__Data records__
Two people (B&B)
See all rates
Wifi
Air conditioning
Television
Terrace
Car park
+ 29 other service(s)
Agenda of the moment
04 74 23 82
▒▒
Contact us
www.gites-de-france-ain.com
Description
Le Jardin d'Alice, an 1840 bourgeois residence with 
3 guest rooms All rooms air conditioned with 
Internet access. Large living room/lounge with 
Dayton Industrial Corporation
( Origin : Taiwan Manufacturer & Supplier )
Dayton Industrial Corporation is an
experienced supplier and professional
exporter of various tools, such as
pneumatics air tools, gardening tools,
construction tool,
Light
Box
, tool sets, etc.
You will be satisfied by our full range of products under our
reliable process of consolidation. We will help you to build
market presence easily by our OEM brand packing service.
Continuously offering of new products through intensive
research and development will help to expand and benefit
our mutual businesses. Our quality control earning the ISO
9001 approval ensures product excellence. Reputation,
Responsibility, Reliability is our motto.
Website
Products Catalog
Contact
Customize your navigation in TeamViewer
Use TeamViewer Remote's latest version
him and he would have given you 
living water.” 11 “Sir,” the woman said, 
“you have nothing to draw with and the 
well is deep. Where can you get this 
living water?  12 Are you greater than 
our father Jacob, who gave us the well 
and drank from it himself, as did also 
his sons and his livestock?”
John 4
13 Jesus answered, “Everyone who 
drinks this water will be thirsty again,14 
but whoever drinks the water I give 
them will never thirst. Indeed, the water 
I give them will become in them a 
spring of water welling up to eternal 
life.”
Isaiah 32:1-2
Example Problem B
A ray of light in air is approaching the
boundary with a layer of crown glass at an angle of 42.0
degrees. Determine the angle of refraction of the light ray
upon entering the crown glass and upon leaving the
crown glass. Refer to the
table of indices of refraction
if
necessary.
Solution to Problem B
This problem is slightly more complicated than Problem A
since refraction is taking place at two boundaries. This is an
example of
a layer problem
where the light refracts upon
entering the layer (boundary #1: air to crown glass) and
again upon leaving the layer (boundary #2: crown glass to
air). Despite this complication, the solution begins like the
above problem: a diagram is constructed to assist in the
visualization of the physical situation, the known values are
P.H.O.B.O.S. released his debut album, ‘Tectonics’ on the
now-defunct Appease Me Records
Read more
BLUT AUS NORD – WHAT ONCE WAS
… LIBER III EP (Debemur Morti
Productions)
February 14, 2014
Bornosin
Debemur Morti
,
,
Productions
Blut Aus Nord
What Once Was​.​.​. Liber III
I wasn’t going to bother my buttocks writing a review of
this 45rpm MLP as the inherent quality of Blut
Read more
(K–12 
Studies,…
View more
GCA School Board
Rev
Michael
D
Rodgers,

__Written task__
Reproduce the lines above, beginning at the line with "market presence easily" and stopping after the line with "air). Despite this", exactly as they are.

__Solution to this exercise__
market presence easily by our OEM brand packing service.
Continuously offering of new products through intensive
research and development will help to expand and benefit
our mutual businesses. Our quality control earning the ISO
9001 approval ensures product excellence. Reputation,
Responsibility, Reliability is our motto.
Website
Products Catalog
Contact
Customize your navigation in TeamViewer
Use TeamViewer Remote's latest version
him and he would have given you 
living water.” 11 “Sir,” the woman said, 
“you have nothing to draw with and the 
well is deep. Where can you get this 
living water?  12 Are you greater than 
our father Jacob, who gave us the well 
and drank from it himself, as did also 
his sons and his livestock?”
John 4
13 Jesus answered, “Everyone who 
drinks this water will be thirsty again,14 
but whoever drinks the water I give 
them will never thirst. Indeed, the water 
I give them will become in them a 
spring of water welling up to eternal 
life.”
Isaiah 32:1-2
Example Problem B
A ray of light in air is approaching the
boundary with a layer of crown glass at an angle of 42.0
degrees. Determine the angle of refraction of the light ray
upon entering the crown glass and upon leaving the
crown glass. Refer to the
table of indices of refraction
if
necessary.
Solution to Problem B
This problem is slightly more complicated than Problem A
since refraction is taking place at two boundaries. This is an
example of
a layer problem
where the light refracts upon
entering the layer (boundary #1: air to crown glass) and
again upon leaving the layer (boundary #2: crown glass to
air). Despite this complication, the solution begins like the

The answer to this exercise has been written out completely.